The Federal Government continues to promote a ‘gas led recovery’ from the COVID recession. This is a disastrous policy, which ignores climate science and the views of most Australians. According to the 2020 Climate of the Nation survey, only 12% of Australians prefer a recovery powered by gas, with 59% preferring investment in renewables.
Two groups of Kooyong residents took part in the National Day of Action against Gas on 28 November, one gathering at the electorate office of the Treasurer Josh Frydenberg, and the other at the Glenferrie Road shopping centre. The message was clear: no public funding for gas, and more government support for renewables and a sustainable future.
The government’s arguments for the gas-led recovery are deeply misleading:
- Gas is not a ‘transitional fuel’ that will help reduce emissions. It is now the fastest growing source of atmospheric carbon dioxide globally, and methane leakage from the gas industry is now known to be far higher than previously assumed. To reduce emissions, we don’t just need to phase out coal, we need to phase out gas as well, and do it quickly.

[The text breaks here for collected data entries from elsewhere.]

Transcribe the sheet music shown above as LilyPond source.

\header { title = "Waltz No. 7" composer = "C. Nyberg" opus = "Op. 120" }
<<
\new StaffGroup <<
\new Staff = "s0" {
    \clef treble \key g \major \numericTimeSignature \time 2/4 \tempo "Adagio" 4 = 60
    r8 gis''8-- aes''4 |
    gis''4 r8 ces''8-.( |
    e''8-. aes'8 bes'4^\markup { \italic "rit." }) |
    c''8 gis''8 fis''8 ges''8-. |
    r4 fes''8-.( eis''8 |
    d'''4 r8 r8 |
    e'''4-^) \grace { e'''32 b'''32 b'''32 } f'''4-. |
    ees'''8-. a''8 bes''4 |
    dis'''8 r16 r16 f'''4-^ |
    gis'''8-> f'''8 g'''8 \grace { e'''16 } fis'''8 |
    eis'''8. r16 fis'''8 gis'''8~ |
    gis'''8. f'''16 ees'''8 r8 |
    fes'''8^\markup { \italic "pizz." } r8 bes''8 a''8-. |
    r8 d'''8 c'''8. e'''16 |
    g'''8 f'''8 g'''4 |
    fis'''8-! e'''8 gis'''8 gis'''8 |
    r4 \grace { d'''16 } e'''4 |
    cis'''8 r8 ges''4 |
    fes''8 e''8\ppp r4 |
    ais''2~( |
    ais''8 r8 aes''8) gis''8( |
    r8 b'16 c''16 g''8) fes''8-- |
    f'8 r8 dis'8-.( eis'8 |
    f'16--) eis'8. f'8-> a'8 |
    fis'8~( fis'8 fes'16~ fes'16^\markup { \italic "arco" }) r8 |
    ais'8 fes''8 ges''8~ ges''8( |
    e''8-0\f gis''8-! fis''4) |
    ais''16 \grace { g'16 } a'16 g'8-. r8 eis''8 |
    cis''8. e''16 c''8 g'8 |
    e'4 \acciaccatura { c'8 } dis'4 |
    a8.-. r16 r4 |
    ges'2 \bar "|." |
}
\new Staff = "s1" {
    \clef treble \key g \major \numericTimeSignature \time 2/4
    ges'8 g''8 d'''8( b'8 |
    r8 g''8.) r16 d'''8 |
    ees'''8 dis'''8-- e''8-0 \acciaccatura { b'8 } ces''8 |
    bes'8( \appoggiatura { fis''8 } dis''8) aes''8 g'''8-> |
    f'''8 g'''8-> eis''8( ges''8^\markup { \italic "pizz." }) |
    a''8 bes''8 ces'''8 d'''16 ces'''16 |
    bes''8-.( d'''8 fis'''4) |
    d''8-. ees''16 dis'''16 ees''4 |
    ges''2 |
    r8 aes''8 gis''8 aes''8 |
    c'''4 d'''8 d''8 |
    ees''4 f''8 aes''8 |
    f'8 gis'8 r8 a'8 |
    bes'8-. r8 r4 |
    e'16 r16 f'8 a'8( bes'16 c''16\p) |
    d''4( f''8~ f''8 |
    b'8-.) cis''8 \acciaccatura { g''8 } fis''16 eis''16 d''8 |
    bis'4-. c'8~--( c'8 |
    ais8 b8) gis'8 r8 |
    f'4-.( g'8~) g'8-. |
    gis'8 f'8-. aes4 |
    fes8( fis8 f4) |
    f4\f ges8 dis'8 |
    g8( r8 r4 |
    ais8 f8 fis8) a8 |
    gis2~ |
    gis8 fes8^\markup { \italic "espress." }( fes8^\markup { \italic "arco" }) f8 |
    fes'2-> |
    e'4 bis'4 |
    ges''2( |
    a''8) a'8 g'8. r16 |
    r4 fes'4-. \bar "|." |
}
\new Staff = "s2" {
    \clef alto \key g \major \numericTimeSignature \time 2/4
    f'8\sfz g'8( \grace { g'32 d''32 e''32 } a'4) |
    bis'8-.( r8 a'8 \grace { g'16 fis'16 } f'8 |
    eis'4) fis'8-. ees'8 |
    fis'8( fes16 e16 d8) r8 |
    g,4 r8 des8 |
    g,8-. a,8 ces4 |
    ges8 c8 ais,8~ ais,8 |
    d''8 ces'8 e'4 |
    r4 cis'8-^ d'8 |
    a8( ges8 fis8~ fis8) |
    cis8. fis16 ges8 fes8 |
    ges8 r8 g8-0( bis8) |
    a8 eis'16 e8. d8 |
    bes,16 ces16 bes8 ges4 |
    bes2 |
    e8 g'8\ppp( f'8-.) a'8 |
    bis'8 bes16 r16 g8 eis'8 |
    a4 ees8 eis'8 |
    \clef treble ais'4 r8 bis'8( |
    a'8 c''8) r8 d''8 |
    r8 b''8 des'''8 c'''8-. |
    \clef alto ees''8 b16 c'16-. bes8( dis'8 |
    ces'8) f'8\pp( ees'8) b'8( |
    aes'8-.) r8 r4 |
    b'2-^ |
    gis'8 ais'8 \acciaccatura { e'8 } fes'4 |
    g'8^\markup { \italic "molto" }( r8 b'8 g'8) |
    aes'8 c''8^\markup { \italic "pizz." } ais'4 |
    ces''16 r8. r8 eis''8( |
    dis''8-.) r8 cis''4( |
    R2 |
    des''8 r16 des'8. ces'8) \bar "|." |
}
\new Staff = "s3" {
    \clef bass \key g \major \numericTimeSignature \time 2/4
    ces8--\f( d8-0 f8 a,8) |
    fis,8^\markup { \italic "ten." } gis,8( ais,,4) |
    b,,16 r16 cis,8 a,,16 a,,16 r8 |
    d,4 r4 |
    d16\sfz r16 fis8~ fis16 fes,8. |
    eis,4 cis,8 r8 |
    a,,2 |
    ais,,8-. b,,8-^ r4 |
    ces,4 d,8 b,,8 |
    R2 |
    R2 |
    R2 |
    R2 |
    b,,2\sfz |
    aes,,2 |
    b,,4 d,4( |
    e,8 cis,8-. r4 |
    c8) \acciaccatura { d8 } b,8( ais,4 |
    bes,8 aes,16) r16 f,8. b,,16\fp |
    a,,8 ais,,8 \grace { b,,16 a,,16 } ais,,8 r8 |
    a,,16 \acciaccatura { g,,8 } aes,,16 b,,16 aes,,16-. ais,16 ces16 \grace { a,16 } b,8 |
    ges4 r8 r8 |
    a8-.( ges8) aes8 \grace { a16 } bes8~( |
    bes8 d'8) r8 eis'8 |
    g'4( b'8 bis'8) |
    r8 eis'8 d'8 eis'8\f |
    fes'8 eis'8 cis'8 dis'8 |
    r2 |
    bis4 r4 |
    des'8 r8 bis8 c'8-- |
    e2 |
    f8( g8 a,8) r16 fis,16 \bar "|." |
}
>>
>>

- Renewables are now a cheaper source of power than gas. More gas will not reduce electricity prices.
- The energy market operator has clearly stated that we don’t need gas to for when the sun doesn’t shine and the wind doesn’t blow. Batteries, pumped hydro and demand management can cost effectively handle the variability of renewable power.
- There are only about 10,000 jobs in gas intensive industries, and investment in gas is a very poor way to support employment. The future is in green jobs, and the government should be investing to accelerate the transition to renewables and sustainable jobs. It should also provide generous support to the workers and regions adversely affected by the transition.
The government needs to abandon its misguided gas recovery plan and rule out any public funding for the gas industry. Instead of propping up fossil fuel industries it must commit to a sustainable future. That means a dramatic step up in climate ambition and support for renewables and clean jobs.